AVAILABLE RECORDS: Begin

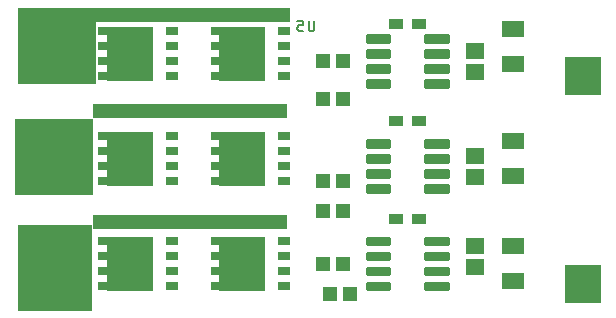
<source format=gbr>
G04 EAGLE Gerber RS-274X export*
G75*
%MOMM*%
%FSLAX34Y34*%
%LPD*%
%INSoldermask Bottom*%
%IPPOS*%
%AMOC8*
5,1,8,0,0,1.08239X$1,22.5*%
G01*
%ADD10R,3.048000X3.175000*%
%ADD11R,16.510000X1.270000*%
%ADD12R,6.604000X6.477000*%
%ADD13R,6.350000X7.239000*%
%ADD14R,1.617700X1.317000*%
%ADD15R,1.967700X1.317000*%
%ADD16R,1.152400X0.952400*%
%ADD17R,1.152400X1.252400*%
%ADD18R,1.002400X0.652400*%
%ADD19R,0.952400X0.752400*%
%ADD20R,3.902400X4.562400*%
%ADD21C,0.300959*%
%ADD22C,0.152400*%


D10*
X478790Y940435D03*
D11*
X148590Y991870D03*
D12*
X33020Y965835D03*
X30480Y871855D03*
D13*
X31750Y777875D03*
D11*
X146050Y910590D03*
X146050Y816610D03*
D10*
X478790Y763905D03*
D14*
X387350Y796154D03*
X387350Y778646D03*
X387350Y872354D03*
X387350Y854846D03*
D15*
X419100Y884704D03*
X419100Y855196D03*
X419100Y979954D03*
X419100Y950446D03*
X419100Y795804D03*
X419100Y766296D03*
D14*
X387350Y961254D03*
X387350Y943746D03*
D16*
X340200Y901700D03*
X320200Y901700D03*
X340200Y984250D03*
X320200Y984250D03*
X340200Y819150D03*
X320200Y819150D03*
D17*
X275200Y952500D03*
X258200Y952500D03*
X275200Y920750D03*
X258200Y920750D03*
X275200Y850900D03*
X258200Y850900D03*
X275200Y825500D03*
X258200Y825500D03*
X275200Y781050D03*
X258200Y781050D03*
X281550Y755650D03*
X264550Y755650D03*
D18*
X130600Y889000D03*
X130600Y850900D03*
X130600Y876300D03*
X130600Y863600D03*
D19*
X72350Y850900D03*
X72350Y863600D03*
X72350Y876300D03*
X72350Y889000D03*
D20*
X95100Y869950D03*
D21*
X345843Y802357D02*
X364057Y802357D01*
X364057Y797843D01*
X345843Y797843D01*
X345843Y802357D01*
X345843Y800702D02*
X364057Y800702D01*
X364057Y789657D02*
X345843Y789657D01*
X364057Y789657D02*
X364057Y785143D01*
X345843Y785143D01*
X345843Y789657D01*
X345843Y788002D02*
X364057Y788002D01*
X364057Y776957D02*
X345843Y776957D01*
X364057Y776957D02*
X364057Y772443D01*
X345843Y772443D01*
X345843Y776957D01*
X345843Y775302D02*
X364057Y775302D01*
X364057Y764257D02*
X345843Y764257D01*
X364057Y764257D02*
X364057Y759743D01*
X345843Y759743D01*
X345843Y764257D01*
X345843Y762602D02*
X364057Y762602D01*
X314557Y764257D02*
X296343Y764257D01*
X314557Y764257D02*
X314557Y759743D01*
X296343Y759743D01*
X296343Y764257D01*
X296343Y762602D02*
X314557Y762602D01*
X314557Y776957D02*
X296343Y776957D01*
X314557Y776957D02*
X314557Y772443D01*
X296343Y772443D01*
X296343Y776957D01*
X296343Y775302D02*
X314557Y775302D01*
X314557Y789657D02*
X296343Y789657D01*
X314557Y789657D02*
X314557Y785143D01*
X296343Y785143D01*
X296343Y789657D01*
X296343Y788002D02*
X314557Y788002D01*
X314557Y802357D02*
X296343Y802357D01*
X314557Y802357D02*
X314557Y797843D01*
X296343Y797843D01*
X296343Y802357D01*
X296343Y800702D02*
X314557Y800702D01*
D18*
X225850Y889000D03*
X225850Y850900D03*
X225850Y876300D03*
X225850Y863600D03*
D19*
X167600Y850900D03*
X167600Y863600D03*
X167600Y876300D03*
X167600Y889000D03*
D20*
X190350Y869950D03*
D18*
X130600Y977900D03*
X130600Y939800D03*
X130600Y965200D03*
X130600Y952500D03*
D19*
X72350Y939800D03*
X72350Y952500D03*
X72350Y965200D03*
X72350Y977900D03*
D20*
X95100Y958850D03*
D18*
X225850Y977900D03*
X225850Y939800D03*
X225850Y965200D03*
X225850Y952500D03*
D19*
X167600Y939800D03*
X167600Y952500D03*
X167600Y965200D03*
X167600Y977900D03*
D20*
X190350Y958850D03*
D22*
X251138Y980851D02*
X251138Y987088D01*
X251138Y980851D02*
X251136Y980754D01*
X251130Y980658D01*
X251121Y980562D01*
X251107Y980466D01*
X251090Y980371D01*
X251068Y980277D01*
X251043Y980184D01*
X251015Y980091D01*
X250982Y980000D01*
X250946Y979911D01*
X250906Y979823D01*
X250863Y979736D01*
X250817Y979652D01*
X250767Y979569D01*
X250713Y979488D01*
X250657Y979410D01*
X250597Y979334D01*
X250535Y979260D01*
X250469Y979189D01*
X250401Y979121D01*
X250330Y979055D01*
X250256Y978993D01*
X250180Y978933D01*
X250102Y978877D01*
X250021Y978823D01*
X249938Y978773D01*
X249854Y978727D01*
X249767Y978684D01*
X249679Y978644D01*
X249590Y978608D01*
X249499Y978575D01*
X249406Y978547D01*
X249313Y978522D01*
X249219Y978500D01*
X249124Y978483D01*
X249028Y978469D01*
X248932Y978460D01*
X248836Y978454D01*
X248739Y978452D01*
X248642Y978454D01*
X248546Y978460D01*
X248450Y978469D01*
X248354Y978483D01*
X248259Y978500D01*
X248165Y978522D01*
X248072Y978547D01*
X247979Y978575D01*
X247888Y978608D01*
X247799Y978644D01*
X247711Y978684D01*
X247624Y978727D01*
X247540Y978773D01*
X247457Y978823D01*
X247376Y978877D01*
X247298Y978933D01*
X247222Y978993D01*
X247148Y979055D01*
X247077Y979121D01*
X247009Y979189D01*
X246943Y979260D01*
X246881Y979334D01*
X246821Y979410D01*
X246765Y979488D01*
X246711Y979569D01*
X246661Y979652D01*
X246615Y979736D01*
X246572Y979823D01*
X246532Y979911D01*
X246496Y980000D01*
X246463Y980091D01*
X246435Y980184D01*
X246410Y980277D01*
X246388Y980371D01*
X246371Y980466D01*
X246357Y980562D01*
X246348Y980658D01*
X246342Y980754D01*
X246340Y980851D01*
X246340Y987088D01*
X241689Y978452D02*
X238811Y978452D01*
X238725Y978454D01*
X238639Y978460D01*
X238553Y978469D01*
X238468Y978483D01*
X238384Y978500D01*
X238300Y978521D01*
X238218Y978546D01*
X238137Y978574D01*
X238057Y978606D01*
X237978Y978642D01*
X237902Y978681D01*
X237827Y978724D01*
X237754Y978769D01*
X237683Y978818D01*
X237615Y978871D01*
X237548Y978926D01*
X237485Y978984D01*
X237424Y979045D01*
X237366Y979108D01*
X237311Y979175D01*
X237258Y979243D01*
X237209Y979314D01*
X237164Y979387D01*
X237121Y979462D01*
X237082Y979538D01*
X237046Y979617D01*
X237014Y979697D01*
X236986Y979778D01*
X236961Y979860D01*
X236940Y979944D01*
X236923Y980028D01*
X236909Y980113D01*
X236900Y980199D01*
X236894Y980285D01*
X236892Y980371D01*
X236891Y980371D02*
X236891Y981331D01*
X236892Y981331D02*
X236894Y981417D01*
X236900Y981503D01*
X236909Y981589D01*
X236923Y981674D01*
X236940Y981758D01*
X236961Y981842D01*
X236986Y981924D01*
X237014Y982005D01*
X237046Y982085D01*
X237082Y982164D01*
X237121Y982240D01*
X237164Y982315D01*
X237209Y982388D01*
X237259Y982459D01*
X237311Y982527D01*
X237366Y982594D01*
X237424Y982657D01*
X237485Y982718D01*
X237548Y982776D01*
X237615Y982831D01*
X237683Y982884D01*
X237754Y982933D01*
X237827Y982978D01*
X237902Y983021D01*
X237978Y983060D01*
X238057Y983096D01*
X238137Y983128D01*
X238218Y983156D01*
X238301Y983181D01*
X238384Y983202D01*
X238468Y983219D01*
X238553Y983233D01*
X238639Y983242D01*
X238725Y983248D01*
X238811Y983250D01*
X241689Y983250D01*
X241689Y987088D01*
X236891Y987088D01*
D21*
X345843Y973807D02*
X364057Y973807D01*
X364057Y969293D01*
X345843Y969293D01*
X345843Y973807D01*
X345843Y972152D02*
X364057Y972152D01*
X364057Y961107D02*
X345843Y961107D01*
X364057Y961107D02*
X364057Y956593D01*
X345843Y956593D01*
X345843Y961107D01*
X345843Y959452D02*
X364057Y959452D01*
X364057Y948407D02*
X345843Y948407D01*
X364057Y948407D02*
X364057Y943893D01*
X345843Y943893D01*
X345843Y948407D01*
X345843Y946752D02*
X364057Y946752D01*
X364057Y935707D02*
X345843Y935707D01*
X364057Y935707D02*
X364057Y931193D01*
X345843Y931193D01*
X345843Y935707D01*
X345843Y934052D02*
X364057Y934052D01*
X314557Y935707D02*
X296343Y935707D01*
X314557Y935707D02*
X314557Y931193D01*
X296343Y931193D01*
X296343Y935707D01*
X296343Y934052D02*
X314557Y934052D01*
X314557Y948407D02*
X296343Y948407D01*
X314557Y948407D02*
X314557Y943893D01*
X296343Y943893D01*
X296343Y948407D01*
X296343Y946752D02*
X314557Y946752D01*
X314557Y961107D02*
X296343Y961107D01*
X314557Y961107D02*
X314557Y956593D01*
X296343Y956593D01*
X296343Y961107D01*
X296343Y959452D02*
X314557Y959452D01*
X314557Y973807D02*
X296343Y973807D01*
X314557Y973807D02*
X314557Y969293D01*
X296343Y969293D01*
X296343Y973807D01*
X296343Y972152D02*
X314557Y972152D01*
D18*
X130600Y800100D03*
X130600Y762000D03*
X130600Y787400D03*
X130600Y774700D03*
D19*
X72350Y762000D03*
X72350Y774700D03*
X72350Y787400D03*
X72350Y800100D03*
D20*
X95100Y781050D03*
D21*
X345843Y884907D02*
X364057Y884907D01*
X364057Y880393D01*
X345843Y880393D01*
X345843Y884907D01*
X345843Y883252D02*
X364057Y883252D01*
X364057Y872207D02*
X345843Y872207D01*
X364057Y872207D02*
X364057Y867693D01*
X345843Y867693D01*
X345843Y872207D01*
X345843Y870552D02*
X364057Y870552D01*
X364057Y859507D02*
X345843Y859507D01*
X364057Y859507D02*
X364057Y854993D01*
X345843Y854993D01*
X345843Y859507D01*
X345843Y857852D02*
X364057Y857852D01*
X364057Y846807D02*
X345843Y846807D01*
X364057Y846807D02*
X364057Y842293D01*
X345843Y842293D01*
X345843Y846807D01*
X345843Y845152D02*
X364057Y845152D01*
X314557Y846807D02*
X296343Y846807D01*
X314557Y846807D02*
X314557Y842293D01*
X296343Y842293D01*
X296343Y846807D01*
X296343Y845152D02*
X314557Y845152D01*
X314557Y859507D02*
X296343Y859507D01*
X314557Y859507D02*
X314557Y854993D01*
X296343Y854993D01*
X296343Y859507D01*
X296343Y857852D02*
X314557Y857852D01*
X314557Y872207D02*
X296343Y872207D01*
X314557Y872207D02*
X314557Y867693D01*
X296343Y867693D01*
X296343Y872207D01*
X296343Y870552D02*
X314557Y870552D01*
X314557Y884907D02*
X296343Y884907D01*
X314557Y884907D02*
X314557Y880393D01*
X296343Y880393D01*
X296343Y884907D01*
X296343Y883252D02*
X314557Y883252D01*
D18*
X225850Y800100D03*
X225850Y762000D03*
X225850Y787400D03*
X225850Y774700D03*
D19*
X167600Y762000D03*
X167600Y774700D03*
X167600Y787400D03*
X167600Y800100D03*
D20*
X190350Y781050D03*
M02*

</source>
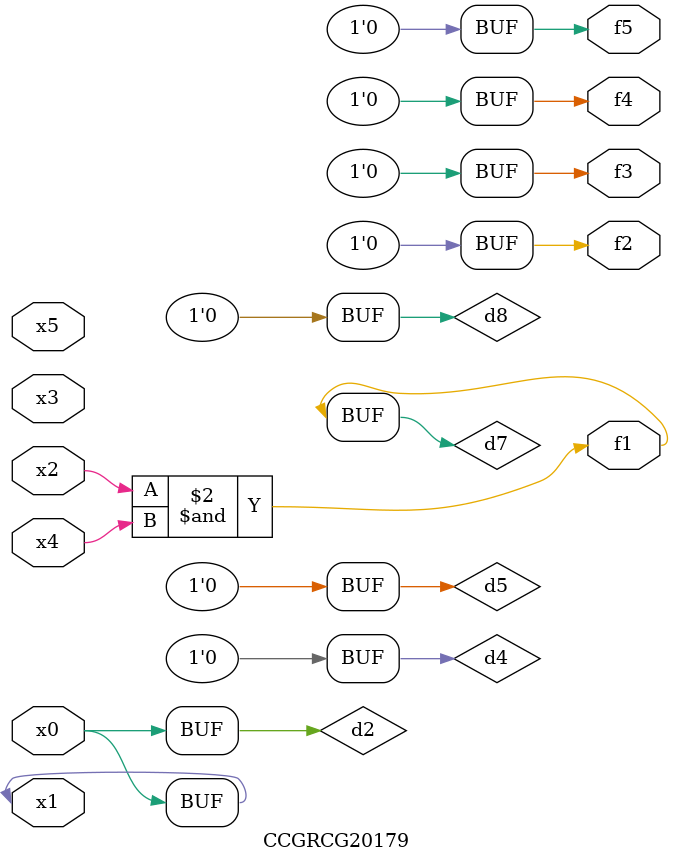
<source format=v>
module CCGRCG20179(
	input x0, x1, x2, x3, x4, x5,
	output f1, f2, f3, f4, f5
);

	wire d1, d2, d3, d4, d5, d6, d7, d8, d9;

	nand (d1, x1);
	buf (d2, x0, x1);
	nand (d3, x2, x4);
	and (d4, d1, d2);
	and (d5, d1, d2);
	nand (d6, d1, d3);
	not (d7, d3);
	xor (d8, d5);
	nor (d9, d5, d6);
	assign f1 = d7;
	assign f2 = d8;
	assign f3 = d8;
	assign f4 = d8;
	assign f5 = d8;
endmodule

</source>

AVAILABLE RECORDS: End

- **EXERCISE INSTRUCTIONS**
Read the entries and pick out all lines that include the word "assign".

- **RESULT**
	assign f1 = d7;
	assign f2 = d8;
	assign f3 = d8;
	assign f4 = d8;
	assign f5 = d8;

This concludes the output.